Scripture: Proverbs 9:12 – “If you are wise, you are wise for yourself; if you scoff, you alone will bear it.” (NRSVue)
Last night at my church, we had a program that looked at data from MissionInsite, a demographic program that can help congregations and ministries better know their neighborhoods. Specifically, we looked at data pertaining to the Old Colony Association of the United Church of Christ, which geographically corresponds to Bristol County and the western half of Plymouth County in Massachusetts. This data looked at religious priorities based on five years of national surveys.
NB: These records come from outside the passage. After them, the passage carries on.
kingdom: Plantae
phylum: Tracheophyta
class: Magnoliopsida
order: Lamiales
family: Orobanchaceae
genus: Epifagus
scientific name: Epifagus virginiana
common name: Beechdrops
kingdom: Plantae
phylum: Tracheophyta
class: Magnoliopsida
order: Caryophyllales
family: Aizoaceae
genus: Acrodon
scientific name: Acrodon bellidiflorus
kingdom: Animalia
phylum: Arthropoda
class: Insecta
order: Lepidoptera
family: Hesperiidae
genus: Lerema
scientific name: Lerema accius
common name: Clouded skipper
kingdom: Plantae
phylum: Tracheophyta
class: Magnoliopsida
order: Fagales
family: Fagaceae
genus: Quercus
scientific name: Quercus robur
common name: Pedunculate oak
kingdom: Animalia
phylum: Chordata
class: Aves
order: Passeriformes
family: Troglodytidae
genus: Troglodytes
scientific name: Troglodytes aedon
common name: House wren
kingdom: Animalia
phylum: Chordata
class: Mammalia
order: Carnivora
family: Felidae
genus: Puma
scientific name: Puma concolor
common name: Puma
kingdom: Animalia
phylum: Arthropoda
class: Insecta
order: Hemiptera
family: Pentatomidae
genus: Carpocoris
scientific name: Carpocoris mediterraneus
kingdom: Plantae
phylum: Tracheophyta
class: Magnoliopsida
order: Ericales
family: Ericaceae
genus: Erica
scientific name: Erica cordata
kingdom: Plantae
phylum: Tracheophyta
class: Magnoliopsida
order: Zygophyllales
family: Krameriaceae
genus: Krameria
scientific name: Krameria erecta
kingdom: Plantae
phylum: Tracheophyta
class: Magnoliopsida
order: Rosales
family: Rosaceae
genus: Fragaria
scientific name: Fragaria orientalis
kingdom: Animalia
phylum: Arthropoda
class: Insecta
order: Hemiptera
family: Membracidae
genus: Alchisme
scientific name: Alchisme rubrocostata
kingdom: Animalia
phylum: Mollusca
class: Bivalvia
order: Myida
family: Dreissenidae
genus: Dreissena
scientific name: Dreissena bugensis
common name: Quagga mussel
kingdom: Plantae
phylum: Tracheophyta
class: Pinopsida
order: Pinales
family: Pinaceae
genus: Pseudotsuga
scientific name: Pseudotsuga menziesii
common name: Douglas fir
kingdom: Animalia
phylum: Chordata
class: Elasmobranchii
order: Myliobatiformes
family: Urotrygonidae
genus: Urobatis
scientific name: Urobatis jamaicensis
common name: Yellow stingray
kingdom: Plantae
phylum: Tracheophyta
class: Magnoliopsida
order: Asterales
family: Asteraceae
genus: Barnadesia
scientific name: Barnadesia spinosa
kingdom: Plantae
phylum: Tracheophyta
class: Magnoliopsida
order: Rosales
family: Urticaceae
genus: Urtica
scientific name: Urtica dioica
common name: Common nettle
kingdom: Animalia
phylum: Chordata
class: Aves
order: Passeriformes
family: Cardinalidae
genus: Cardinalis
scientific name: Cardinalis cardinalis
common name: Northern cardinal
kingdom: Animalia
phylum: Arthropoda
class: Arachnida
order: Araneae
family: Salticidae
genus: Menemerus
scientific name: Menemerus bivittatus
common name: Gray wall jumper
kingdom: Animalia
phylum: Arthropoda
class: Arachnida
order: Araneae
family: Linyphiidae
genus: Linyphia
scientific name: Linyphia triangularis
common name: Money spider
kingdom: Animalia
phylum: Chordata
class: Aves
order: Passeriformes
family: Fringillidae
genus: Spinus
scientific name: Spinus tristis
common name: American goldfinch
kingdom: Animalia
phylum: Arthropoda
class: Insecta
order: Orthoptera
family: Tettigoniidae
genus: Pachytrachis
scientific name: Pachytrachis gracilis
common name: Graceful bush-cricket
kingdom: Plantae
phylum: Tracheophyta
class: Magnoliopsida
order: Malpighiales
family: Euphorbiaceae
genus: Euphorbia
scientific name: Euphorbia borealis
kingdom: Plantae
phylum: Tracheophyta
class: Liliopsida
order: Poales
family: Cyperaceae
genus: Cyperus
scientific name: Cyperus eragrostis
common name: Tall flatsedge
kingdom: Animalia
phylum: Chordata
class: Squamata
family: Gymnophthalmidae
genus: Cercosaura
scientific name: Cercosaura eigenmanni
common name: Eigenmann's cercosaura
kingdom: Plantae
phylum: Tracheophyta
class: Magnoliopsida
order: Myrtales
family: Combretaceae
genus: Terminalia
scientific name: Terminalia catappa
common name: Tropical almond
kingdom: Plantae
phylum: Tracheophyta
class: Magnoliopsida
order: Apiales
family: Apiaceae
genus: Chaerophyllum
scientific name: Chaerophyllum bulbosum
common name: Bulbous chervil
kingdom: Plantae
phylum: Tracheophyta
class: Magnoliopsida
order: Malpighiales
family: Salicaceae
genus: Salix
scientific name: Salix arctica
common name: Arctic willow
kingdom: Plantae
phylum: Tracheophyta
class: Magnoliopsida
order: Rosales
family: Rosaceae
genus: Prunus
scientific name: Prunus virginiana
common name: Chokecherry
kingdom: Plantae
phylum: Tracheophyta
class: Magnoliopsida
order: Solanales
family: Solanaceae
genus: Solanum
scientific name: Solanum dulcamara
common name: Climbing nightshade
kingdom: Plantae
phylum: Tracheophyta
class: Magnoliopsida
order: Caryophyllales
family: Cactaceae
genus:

One of the things we learned was that our area does not have a lot of trust or interest in religious institutions. Among those outside of religious communities, the top five reasons for non-participation were “religious people are too judgmental”, “religion is too focused on money”, “disillusionment with religion,” “don’t trust organized religion”, and “don’t trust religious leaders.” “Don’t believe in God” and “no longer believer” were lower on the list at numbers 8 and 9. From this data, it seems like it is not that people don’t believe in God, but that they don’t believe in churches, and find them hypocritical and judgmental.
Among those within religious communities, the top reasons for not participating were that they were not welcome, they did not believe in God, and they were not supported in a time of need. In terms of ministries preferences, the reasons people do participate in church, the number one reason by far was “warm and friendly encounters.”
What does this tell us? Well, at least in my community, there are a lot of people who scoff at being faithful. They reject the church and its people, and to be fair for very legitimate reasons. Many of these are Catholics and ex-Catholics burnt by the clergy abuse scandals of recent years. But scoffing has its drawbacks. As the Book of Proverbs reminds us, turning away from community can be very lonely.
People desperately want connection, and in a world dominated by the anonymity and division of social media, this is truer than ever. People do not want to be alone. They want the church to be a place of welcome where they are loved and included, and not judged and marginalized, whether because of who they are or because of the insular nature of church culture and leadership.
In the face of this cry for connection, how can we reach out to them? How can we let them know there is a place that loves and cares for them? How can we overcome the huge obstacles of lack of trust in churches and religious people? I wish I had an easy answer to these questions. But I do know that it starts with belief in God and trust in each other. We need faith to get us through the times that seem bleak, and we need to trust each other if we want to model that kind of acceptance that others are looking for.
As you go through your week, keep a look out for people who are lonely. Acquaintances that don’t go out much anymore. Coworkers who punch the clock and go home to few connections beyond their families and computers. Get to know them, and in time let them know how important your church has been to you when you felt alone or isolated. People don’t need to hear arguments about why God is real. They need to see a real welcome in their lives so that they will not feel alone. And as we see more and more horror stories about the violence that isolated people commit, this may be one of the most important gifts we can share with the world.
Prayer: God, help me to welcome all people as you have welcomed me. Amen.